• _SOURCE INFORMATION_:
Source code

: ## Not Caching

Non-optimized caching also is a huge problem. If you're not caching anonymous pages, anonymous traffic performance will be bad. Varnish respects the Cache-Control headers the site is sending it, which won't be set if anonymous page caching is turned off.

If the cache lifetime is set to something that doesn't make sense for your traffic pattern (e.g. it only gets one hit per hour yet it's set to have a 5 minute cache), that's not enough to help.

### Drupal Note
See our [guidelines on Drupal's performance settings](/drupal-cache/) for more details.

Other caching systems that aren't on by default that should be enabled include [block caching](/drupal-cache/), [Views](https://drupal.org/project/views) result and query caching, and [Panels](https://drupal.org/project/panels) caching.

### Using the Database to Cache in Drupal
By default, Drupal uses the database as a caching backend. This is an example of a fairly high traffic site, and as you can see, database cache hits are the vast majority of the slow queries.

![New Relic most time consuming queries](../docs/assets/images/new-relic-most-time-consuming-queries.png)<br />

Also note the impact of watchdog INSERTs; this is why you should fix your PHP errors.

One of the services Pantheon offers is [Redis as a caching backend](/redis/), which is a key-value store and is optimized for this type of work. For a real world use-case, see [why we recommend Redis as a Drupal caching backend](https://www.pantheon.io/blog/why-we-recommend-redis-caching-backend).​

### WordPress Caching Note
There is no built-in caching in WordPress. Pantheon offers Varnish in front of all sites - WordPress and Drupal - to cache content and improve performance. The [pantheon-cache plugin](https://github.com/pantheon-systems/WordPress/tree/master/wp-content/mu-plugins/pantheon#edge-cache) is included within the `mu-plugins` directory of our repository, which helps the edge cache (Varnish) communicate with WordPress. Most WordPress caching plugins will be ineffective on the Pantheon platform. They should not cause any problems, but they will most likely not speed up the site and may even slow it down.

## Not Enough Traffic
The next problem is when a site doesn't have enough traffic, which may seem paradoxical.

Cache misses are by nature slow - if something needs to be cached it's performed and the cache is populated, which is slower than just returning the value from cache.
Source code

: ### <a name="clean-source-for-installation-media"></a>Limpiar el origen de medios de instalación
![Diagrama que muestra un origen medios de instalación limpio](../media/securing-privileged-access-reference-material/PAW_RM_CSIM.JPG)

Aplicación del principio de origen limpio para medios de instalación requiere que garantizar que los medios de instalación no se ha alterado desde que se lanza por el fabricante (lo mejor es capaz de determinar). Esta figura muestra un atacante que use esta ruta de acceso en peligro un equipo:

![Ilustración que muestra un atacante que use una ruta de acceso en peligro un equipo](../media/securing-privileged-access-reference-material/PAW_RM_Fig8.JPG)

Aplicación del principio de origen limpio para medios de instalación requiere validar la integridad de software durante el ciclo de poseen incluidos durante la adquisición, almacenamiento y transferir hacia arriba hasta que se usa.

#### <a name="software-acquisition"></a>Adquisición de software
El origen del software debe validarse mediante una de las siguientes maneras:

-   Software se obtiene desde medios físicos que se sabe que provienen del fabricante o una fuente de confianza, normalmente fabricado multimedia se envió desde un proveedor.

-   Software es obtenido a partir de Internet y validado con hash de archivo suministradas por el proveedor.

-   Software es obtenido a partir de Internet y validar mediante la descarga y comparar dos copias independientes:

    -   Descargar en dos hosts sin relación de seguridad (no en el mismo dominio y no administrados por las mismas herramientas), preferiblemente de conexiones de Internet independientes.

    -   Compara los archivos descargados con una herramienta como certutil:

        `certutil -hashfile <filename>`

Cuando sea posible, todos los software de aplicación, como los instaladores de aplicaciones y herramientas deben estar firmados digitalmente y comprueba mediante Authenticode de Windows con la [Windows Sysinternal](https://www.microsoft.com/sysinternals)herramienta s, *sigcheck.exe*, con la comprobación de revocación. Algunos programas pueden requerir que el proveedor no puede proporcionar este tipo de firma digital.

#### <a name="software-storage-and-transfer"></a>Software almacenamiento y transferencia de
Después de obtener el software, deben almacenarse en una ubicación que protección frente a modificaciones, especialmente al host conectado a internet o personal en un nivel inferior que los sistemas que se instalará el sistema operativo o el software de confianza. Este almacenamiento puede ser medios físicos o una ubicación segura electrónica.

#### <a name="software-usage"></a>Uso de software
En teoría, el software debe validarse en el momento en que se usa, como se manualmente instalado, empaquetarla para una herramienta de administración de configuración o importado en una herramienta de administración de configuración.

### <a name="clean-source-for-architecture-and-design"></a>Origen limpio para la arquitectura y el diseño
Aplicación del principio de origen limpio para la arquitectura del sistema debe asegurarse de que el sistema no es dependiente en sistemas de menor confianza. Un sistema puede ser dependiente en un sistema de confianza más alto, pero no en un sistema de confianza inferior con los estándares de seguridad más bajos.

• _REQUIRED WORK_:
Review the entries above and return every line where "that" appears.

• _REPLY TO THE TASK_:
If the cache lifetime is set to something that doesn't make sense for your traffic pattern (e.g. it only gets one hit per hour yet it's set to have a 5 minute cache), that's not enough to help.
Other caching systems that aren't on by default that should be enabled include [block caching](/drupal-cache/), [Views](https://drupal.org/project/views) result and query caching, and [Panels](https://drupal.org/project/panels) caching.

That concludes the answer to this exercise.